**Supplied data**
━━━━━━━━━━━━━━━━━━━━━━━━━━━━━━

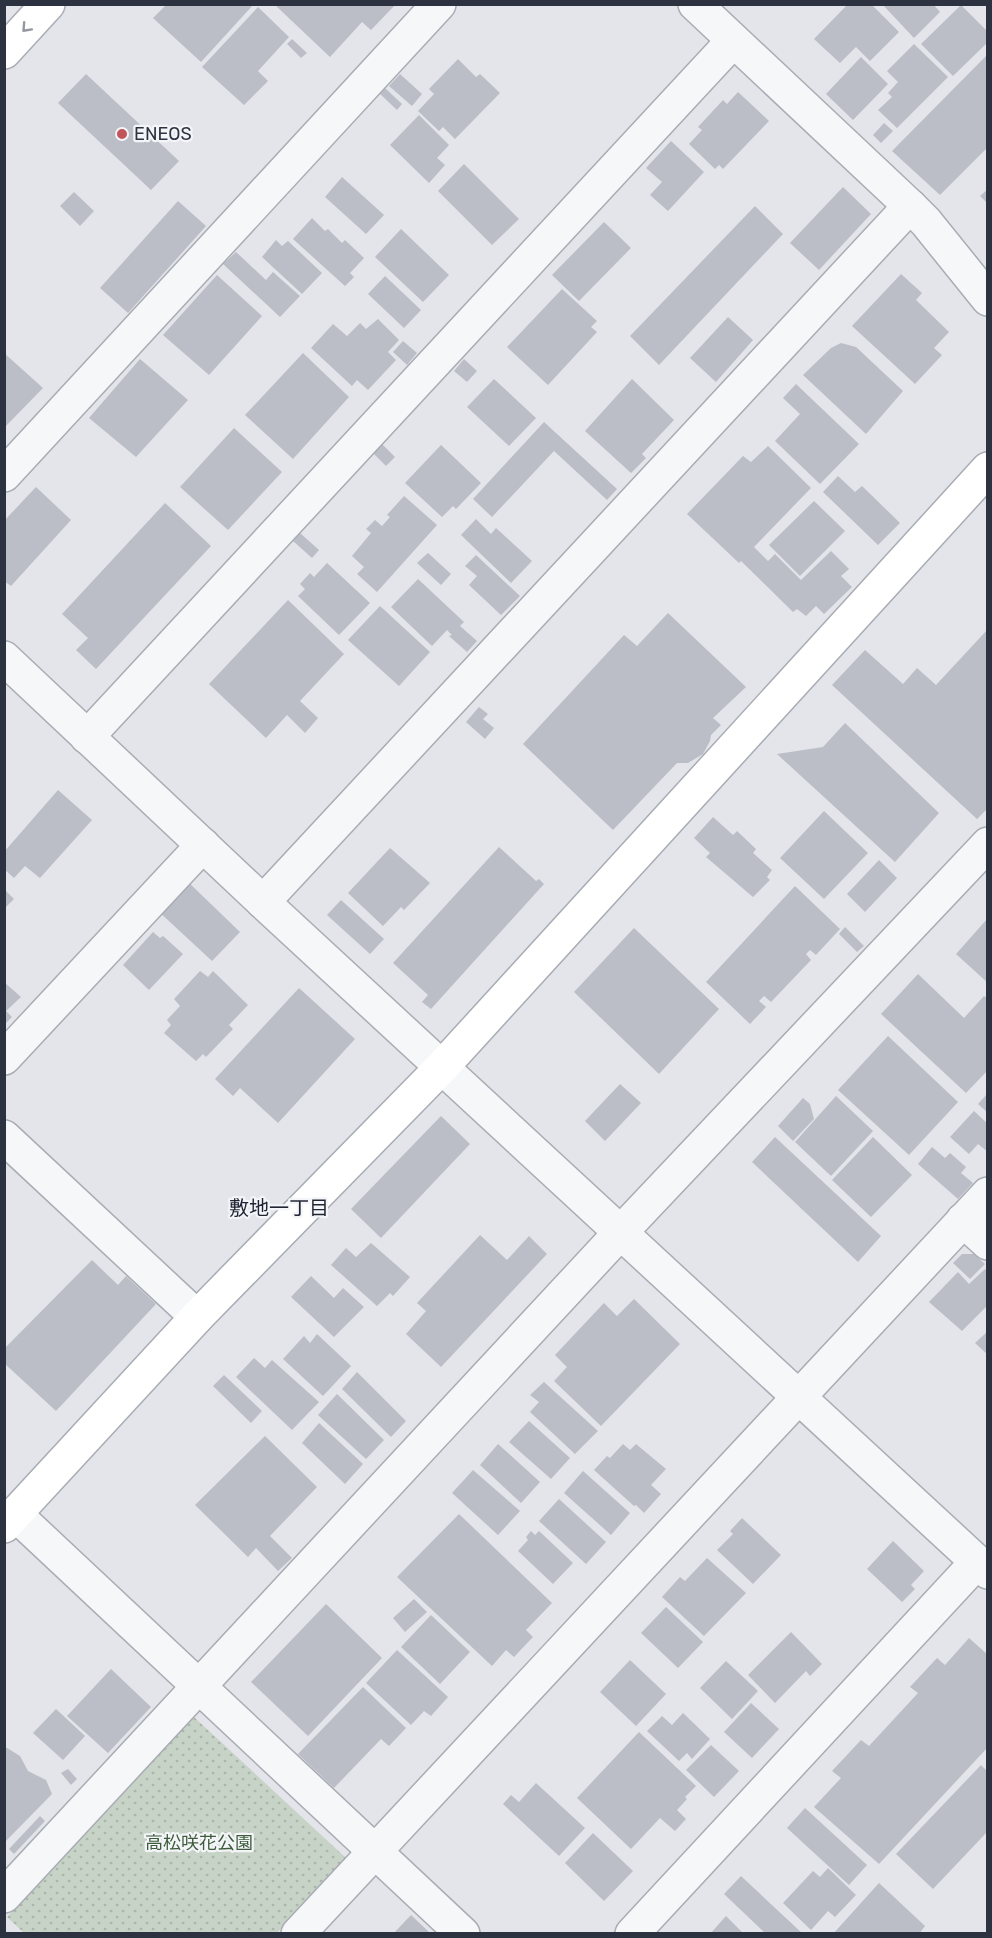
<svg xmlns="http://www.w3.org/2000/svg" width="992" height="1938" viewBox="0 0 992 1938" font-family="Rubik,'Noto Sans JP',sans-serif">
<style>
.park{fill:url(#park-dots)}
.building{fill:#bbbec7}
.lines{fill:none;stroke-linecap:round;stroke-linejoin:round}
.street-casing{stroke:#a9acb4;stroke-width:36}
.secondary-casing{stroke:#a9acb4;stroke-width:36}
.street{stroke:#f6f7f9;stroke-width:33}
.secondary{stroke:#fff;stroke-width:33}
.oneway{stroke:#9698a0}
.poi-dot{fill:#c2555a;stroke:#f3f5f8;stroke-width:2}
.labels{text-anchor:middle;stroke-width:4.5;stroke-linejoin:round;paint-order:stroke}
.poi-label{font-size:18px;fill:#2d3241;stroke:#f3f5f8;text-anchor:start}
.park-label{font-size:18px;fill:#3e5b3b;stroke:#f3f5f8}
.neighbourhood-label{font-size:20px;fill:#1f2332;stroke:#f3f5f8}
</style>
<defs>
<pattern id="park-dots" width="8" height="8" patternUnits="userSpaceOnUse" patternTransform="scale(1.5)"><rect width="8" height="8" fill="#c7d3c6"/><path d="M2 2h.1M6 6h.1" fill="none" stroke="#abb6ab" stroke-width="1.8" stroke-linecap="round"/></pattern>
</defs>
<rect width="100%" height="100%" fill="#e4e5ea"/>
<polygon class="park" points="194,1717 347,1859 277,1933 24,1933 7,1917"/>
<g class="building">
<polygon points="274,4 396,4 371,30 362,22 330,57"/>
<polygon points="848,4 871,4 899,32 870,61 856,47 840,63 814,39"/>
<polygon points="882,4 933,4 940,12 914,38"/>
<polygon points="166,5 253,5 201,62 153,18"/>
<polygon points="961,5 988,32 988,42 953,76 921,44"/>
<polygon points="258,7 289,37 258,71 268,81 244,105 202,67"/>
<polygon points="292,39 307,53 301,58 287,44"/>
<polygon points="914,44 948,77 897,128 878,110 892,97 888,93 898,82 887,71"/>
<polygon points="988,54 988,147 940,195 892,151"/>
<polygon points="861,57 888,84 853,120 826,94"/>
<polygon points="458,59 476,77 480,74 500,93 455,139 443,127 439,131 418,111 434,94 429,89"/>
<polygon points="86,74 179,161 151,190 58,103"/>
<polygon points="400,74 422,94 412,106 389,86"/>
<polygon points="385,88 402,104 397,110 379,93"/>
<polygon points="738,92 769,121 723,169 719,165 715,169 689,144 702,130 698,127 723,100 727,104"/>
<polygon points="419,115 449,145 437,158 445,165 429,183 390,145"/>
<polygon points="884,123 893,131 881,143 873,135"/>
<polygon points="671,141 704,172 668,211 650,195 662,182 646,168"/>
<polygon points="464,164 519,219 492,245 438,191"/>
<polygon points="342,177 384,215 366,234 325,197"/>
<polygon points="843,187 871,214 819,270 790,243"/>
<polygon points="988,189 988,204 980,196"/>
<polygon points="74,192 94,211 80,226 60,206"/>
<polygon points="178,201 206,226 128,313 100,288"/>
<polygon points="755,206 783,234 659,365 630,336"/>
<polygon points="312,218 325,231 328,229 342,243 345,240 364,258 350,273 354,277 345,286 293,239"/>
<polygon points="604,222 631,248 579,301 552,275"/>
<polygon points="401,229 449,275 423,302 375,257"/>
<polygon points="276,240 282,246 288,241 322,273 302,294 262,257"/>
<polygon points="236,252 266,280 273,272 300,296 280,317 223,264"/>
<polygon points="901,274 922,293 916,300 949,332 934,348 942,355 915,384 852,326"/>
<polygon points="217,275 262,316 209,375 163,335"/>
<polygon points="385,276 421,310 404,328 368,294"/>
<polygon points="562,289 597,321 591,327 597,332 548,385 507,347"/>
<polygon points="728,317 753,340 716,382 690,358"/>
<polygon points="378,319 399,340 388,352 396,360 368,390 357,380 352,386 311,348 333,324 347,336 360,323 366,329"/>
<polygon points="403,341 417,353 407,365 393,352"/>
<polygon points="841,343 856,347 903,391 866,434 803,375 831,348"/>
<polygon points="4,353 43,388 4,428"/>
<polygon points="303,353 349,397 293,459 245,415"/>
<polygon points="140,359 188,400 136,457 89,418"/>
<polygon points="464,359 477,371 467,382 454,371"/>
<polygon points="494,379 536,418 509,446 467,407"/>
<polygon points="632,379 674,420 642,454 646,458 631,473 585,431"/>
<polygon points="796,384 859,444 820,484 775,441 800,414 783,398"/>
<polygon points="544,422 617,489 607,500 554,451 492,517 473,499"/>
<polygon points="234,428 282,472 228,530 180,487"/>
<polygon points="378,440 395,457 386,466 370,450"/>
<polygon points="441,445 481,483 456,509 453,506 442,517 405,483"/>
<polygon points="768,446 811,488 754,547 768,561 775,554 801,580 831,551 849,569 841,576 852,587 824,614 816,606 806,616 797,609 793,612 741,561 739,563 687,514 743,456 751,462"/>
<polygon points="838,476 855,492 862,486 900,523 878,545 823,492"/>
<polygon points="36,487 71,520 11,586 4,581 4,521"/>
<polygon points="404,496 437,525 377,592 357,574 364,567 352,556 371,533 366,529 375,520 382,526 390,517 387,515"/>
<polygon points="814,501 845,531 800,576 769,545"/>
<polygon points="165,503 211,546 96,669 76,650 88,638 62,614"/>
<polygon points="476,519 491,534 496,528 532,561 511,583 461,535"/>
<polygon points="300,533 319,550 312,558 293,541"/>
<polygon points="428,553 451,574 441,585 417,563"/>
<polygon points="476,555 520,596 501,615 469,585 477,576 465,566"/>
<polygon points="327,563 370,603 339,635 298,596 305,589 300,584 310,573 314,577"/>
<polygon points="418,579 464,622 460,626 477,641 467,652 449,636 452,635 447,630 432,646 391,607"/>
<polygon points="288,600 344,654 300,701 318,718 305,733 287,715 266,738 209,684"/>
<polygon points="380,606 430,652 399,686 348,640"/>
<polygon points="668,613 746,687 713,718 721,725 711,735 710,741 703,754 688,763 677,763 613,830 523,744 624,635 637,646"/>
<polygon points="988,629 988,808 977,819 832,685 865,650 903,684 917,668 936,685"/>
<polygon points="479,707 488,714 483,719 494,728 485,739 466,722"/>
<polygon points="845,723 939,813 895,862 777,754 823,747"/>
<polygon points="58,790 92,820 40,878 25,866 14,878 4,869 4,852"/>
<polygon points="824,811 868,853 824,899 780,858"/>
<polygon points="713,817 733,835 737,831 756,849 753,853 772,870 767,877 770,880 753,897 706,857 710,853 694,838"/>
<polygon points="499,847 536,881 539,879 544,884 431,1009 422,1002 428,995 393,963"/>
<polygon points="390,848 430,883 404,910 401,907 383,926 348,893"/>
<polygon points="879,860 897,878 865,912 847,894"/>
<polygon points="185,879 240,932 212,961 156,909"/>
<polygon points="795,886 840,929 816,955 810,950 806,954 811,960 771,1002 764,996 759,1001 766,1007 750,1024 706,982"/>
<polygon points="4,889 14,899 4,909"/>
<polygon points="341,900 384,939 370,954 327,915"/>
<polygon points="988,918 988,983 956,954"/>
<polygon points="845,927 864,946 857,952 839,934"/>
<polygon points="634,928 719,1009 659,1074 574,992"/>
<polygon points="153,932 160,938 163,936 183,954 149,990 123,965"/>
<polygon points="200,971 208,977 213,971 248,1005 229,1025 233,1029 206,1057 203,1054 196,1061 164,1033 171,1025 167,1020 180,1006 174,999"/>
<polygon points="918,974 964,1018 984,996 988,999 988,1070 966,1093 881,1014"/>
<polygon points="4,982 21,997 6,1011 12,1017 4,1025"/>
<polygon points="299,988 355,1039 278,1123 240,1088 233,1096 215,1079"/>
<polygon points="888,1036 958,1102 909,1155 838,1090"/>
<polygon points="620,1084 641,1103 605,1141 585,1121"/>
<polygon points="988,1093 988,1113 978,1104"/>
<polygon points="836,1096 873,1131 831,1176 795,1142"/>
<polygon points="803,1098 810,1104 814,1119 793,1141 778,1126"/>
<polygon points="974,1111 988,1124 988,1152 978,1144 969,1154 950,1137"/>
<polygon points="441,1116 470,1144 381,1238 351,1209"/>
<polygon points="775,1137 881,1236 858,1262 752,1162"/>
<polygon points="873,1137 912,1175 871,1217 832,1180"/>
<polygon points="932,1147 945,1158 950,1153 966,1167 961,1173 973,1183 958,1199 918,1164"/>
<polygon points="480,1235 507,1260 529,1236 547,1254 441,1367 406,1334 426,1311 417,1303"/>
<polygon points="371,1243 410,1277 393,1296 390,1293 377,1306 331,1265 346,1248 356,1257"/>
<polygon points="962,1254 974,1254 985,1264 970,1279 953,1263"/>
<polygon points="92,1260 118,1285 126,1276 156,1304 56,1411 4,1363 4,1349"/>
<polygon points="985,1269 988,1272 988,1305 962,1331 929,1302 958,1272 969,1284"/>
<polygon points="311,1276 334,1298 343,1288 364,1307 334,1337 291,1297"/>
<polygon points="634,1299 680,1344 601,1426 554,1381 567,1367 555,1355 604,1303 617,1316"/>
<polygon points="988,1331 988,1355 975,1343"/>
<polygon points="317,1334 351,1366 323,1396 283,1359 304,1336 310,1343"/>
<polygon points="254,1358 265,1368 272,1360 319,1402 292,1430 236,1377"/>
<polygon points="357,1372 406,1421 391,1437 342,1389"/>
<polygon points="224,1375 262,1411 251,1423 213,1386"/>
<polygon points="544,1382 598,1431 575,1454 530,1412 539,1402 530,1395"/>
<polygon points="337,1394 384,1440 366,1459 318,1415"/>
<polygon points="529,1421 570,1458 551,1479 509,1442"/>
<polygon points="319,1423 363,1464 345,1484 302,1443"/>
<polygon points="265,1436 317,1487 270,1536 292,1558 278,1571 256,1548 248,1557 195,1505"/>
<polygon points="498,1444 540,1482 521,1503 480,1465"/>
<polygon points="623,1444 630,1450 636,1444 666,1469 651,1485 661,1494 644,1513 636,1505 634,1506 594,1470 607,1456 610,1458"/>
<polygon points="473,1470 520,1511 498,1535 452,1493"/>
<polygon points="583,1471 630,1513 611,1535 564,1493"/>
<polygon points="559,1499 606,1542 586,1564 539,1521"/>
<polygon points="459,1514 552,1603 526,1630 533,1637 514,1657 506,1650 492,1666 397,1577"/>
<polygon points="742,1518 781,1555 753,1584 717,1550 733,1534 730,1531"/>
<polygon points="531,1531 535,1535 539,1531 573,1563 553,1584 518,1551 528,1540 526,1537"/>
<polygon points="893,1541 924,1571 911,1585 915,1589 902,1602 867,1569"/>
<polygon points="707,1558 746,1593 704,1636 662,1597 680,1577 685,1581"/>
<polygon points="414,1599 427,1612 405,1632 393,1618"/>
<polygon points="326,1604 382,1658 308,1736 251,1682"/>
<polygon points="666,1607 703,1642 678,1668 641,1633"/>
<polygon points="431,1615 470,1652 440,1684 401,1647"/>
<polygon points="791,1632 822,1664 810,1676 806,1671 775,1703 748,1675"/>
<polygon points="969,1638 988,1655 988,1747 879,1864 814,1807 841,1778 832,1771 861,1740 869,1746 918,1693 910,1687 937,1658 945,1665"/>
<polygon points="397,1650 448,1697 431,1716 424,1711 411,1725 366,1683"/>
<polygon points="630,1660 666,1694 636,1726 600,1692"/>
<polygon points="726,1661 758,1691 732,1719 700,1688"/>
<polygon points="111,1669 151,1707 108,1753 67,1716"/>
<polygon points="363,1687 406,1728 389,1746 381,1739 334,1788 298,1754"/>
<polygon points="751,1703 779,1729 752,1758 724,1732"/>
<polygon points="56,1709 85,1736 63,1760 33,1733"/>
<polygon points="683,1713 710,1739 692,1759 687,1753 679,1761 647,1731 662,1716 672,1725"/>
<polygon points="639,1732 696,1786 685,1797 687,1799 677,1810 686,1819 675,1831 660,1818 631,1849 577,1798"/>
<polygon points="711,1745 739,1771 714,1797 686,1770"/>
<polygon points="4,1746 20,1756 28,1771 46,1780 52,1794 4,1843"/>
<polygon points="981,1765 988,1772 988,1831 933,1889 896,1854"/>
<polygon points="68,1769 77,1779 71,1785 61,1773"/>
<polygon points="536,1783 585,1828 559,1856 503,1804 511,1795 519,1802"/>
<polygon points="805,1808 867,1865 849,1885 787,1828"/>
<polygon points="40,1816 45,1821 14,1854 9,1849"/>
<polygon points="593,1833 633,1871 604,1901 565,1863"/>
<polygon points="828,1868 856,1895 835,1917 828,1911 811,1930 783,1903 813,1871 820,1877"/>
<polygon points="741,1876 803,1934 766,1934 724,1894"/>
<polygon points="879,1883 925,1926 919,1934 833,1934"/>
<polygon points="411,1915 431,1934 393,1934"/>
<polygon points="726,1916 744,1934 710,1934"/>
</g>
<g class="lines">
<g class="street-casing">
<g id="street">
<polyline points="695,4 910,206 926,222 988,299"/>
<polyline points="4,475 439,4"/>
<polyline points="4,658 263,902 988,1572"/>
<polyline points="87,737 733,41"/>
<polyline points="263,902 910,206"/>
<polyline points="4,1058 203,845"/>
<polyline points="4,1137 197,1317"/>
<polyline points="963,1220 988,1243"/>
<polyline points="15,1514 463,1934"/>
<polyline points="4,1896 620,1233 988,844"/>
<polyline points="298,1934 988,1194"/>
<polyline points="632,1934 977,1562"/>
</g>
</g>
<g class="secondary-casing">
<g id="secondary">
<polyline points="4,52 48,4"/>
<polyline points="4,1526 197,1317 442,1067 988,469"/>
</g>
</g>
<use href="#street" class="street"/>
<use href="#secondary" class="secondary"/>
</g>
<defs><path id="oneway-chevron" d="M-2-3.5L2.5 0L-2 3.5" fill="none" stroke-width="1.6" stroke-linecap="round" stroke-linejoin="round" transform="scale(1.5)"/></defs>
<use class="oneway" href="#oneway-chevron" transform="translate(26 28) rotate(133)"/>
<circle class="poi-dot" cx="122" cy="134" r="6"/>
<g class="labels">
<g class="poi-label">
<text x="134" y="140">ENEOS</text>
</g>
<g class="park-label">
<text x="199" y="1849">高松咲花公園</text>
</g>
<g class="neighbourhood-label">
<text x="279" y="1215">敷地一丁目</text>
</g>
</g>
<rect width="992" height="1938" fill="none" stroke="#2d3241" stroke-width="12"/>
</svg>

━━━━━━━━━━━━━━━━━━━━━━━━━━━━━━

**The problem**
The lines holding the string "labels" are what is needed from the material above.

**Solution to the exercise**
.labels{text-anchor:middle;stroke-width:4.5;stroke-linejoin:round;paint-order:stroke}
<g class="labels">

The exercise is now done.